The union said the burden would be passed to parents if the Federal Government goes ahead to implement the policy, and will eventually affect present and intending students of colleges of education

President of SSUCOEN, Danladi Msheliza said this in a statement in Abuja, titled ‘Government Directives To Federal Colleges of Education to Remit 40% of their IGR; Can the Children of the Poor Nigerians Attend Tertiary Education in Nigeria’.

“The policy of 40 percent auto-deduction of gross IGR is in line with the finance circular with reference number FMFBNP/OTHERS/IGR/CRF/12/2021 dated December 20, 2021.

“The circular limits the annual budgetary expenditure from IGR of the partially funded federal government.”

However, unions in the nation’s tertiary institutions have rejected the policy with many of them threatening to embark on strike.

The statement said; “The Accountant-General of the Federation sent a memo to all Federal Colleges of Education, titled “Implementation of 40% Automatic Deduction from Internally Generated Revenue (IGR) of Partially Funded Federal Government Institutions.”

The memo stated that the Honourable Minister of Finance and Coordinating Minister of the Economy (HMF&CME) has approved the implementation of a 40% auto deduction from the gross IGR of all partially funded federal government institutions.

The memo further stated that “All statutory revenue lines like tender fees, contractor’s registration fees, disposal of fixed assets, rent on quarters, etc shall be remitted 100% to the sub-recurrent account.

“The union wishes to state that this makes absolutely no sense at all because education should not be “partially funded” rather, is supposed to be fully funded by the federal government, which established them.

“In spite of progressively vanishing support from the federal government that set them up, Colleges have managed to survive and live up to the demands of their mandate of training teachers for this country, by devising several means, including denying staff and students of most of their entitlements to survive and operating under excruciating teaching and learning environment.

“Tertiary education is now rightly not for the poor. When the government is supposed to give life support to our Colleges, they prefer to milk and draw the last blood of life, out of us.

“All the Adjustments in the revenue will now pass unto the parents because students have to be charged the 40% to each subhead as IGR to the government. Otherwise, no College of education in Nigeria can survive.

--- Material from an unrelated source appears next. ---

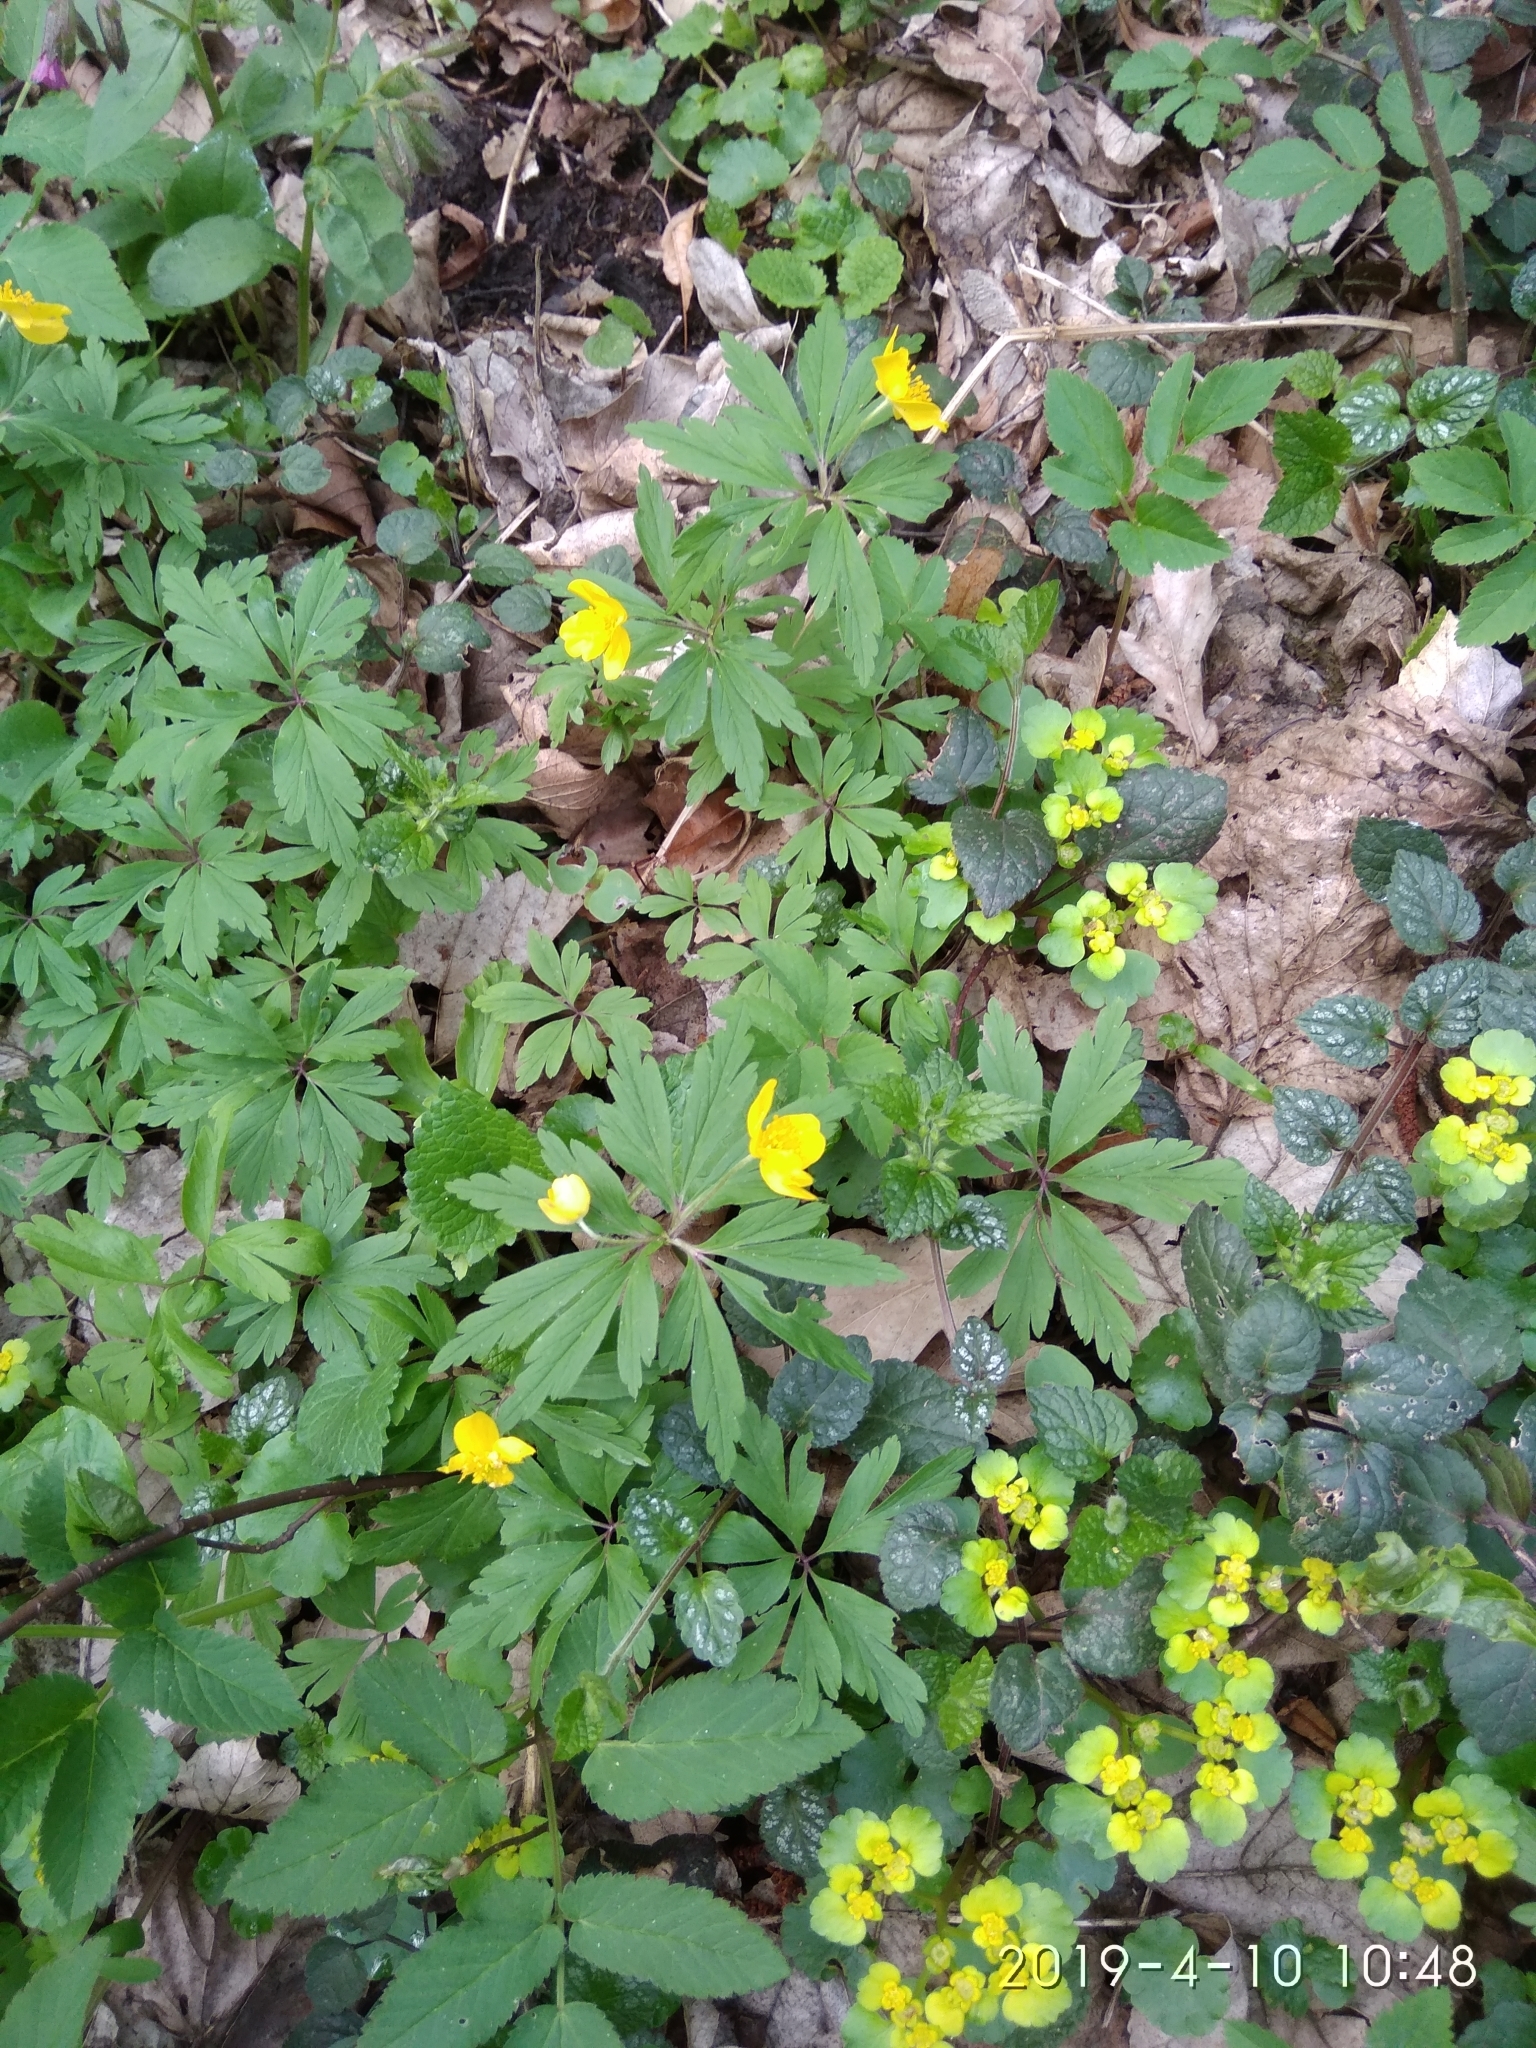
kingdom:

“For the record, Colleges of Education do not have anything called IGR. What students pay (as paltry sums) are service charges for student ID cards, hostel maintenance, games, etc.

“It is unbelievable and mind blogging to note that the federal government wants Colleges of Education that are barely struggling to survive, and whose overhead cannot even pay for diesel or electricity bills, not to talk of student hostels and other logistics, would be asked to remit 40% of what they collect as registration fee from students as Internally Generated Revenue (IGR) to the federal government coffers to fund political elites’ indulgences.

“This action, which can be likened to squeezing water out of stone and depositing it into an ocean, is, in our opinion, a deliberate effort by the government to systematically phase out Public Tertiary Educational Institutions in Nigeria just like they did to public primary and secondary schools.”

The union urged the federal government to reverse the policy of facing industrial unrest in the nation’s colleges of education.

“Government needs to, therefore, reverse with immediate effects, this anti-people policy and, allow the children of the poor to ‘breathe’ and go to school like the children of the elites.

“If this is not done, Colleges of Education can no longer train teachers for Nigerian schools. Additionally, the union may have no option than to down tools and further mobilise students across all Colleges of Education in Nigeria to go to the streets and react to this anti masses policies.”